Sad to see a good newspaper lose the plot so comprehensively. Today’s (28th February) Herald has:

  • its lead two-column article on Page 1 -  ‘Pressure on Sir Fred to do the right thing on pension’.
  • a full-length single column continuation of this on Page 2, inside the front cover
  • almost all of Page 5- a right hand page – on the Goodwin pension issue, under the page-wide banner headline: ‘Heat falls on Myners as blame game begins over ‘Fred the Shred’ pension

And of all of this copy, a total of about two column inches – at the end of the major piece on the Page 5 spread above, is devoted to this:

‘Of course, given all the heat the UK Government has taken on the banking crisis, it comes as no surprise that Mr Brown and his colleagues are keen to keep the limelight firmly on Sir Fred and his £16.6m pension pot rather than the little matter of the UK Government’s biggest ever financial commitment, the taking on of the banks’ bad debt which could ultimately run to £600bn’.

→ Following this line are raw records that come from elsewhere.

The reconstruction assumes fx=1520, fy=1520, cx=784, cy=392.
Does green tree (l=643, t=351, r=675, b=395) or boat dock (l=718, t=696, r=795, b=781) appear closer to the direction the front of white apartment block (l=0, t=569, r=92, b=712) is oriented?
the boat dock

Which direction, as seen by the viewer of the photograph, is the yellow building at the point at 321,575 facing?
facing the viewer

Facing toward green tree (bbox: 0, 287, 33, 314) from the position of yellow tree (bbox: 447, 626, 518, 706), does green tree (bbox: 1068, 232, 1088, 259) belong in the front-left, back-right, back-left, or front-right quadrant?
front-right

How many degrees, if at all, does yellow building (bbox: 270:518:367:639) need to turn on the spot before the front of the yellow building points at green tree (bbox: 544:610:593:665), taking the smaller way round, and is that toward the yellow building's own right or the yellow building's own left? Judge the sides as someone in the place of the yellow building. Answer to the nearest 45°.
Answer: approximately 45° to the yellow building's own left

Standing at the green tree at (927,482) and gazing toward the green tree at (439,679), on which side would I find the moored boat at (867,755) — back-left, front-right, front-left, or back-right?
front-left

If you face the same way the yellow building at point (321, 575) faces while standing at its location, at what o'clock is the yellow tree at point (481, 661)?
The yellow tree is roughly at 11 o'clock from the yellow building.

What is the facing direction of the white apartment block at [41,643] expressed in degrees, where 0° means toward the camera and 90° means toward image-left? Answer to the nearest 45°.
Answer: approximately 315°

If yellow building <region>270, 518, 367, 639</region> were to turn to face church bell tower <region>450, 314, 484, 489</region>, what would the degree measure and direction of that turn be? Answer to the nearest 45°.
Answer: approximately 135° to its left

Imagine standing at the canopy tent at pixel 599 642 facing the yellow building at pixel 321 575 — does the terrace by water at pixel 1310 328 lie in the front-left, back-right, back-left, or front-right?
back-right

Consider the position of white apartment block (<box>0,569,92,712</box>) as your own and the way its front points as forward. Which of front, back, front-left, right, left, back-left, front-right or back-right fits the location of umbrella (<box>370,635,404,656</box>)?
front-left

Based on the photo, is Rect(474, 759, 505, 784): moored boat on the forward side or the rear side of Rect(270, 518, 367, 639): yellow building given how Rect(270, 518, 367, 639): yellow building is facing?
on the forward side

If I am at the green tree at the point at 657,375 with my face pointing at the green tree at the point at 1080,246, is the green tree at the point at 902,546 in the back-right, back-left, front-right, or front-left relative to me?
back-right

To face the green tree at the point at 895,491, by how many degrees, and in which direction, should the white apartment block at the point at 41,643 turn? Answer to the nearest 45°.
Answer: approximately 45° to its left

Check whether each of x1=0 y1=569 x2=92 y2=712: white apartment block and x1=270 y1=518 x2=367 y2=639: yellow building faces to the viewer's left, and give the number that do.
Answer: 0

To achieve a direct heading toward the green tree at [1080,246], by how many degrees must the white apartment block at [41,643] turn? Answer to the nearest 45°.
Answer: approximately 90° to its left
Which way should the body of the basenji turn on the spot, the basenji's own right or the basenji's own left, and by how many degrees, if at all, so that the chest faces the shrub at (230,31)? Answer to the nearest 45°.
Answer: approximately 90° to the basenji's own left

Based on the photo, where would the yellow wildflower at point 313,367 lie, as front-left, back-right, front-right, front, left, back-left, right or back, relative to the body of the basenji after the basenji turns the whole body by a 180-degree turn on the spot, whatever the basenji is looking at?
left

There’s a simple solution to this that the editor of The Herald might consider. You can recognise that the Government strategy is to turn the spotlight on Fred Goodwin’s pension and keep the public barely aware of the major morass into which it has led the national economy – but you do not have to help to do it. And you deserve little but contempt for the hypocrisy of trying to maintain some credibility by saying what you see in a throwaway paragraph at the end of a rabble-rousing splurge. Face up to your very real responsibilities.

For Argyll is no apologist for bankers but there is something profoundly distasteful about the nationwide baying over the Goodwin pension. The distaste is not just for the mass bullying. It is for the lack of independent thought and for the inadequate pubished scrutiny of Government behaviour.

The Herald, on its front page piece, quotes Prime Minister Gordon Brown in Oxford yesterday, expressing ‘anger’ at Sir Fred’s pension and saying that it is ‘ “unjustifiable and unacceptable” given Sir Fred had led the bank to the brink of collapse and to a record £24bn annual loss’.

Yet the paper did not attempt to set Brown’s comments in context. These remarks were, after all, made by the man who has led the entire country to the brink of collapse and to a record and unimaginable volume of national debt – £2 trillion and rising. Sir Fred’s £693 thousand pension is peanuts and it never was the issue.

The newspaper industry is in deep trouble – in America, where Seattle, Denver and Tucson are about to lose major titles – and in the UK. It is in trouble because it has failed to renew itself and to translate itself to operate in today’s media environment. Here we have a rightly respected Scottish newspaper letting itself down badly – demonstrating that it has not even rethought the outdated journalistic ruts of yesterday.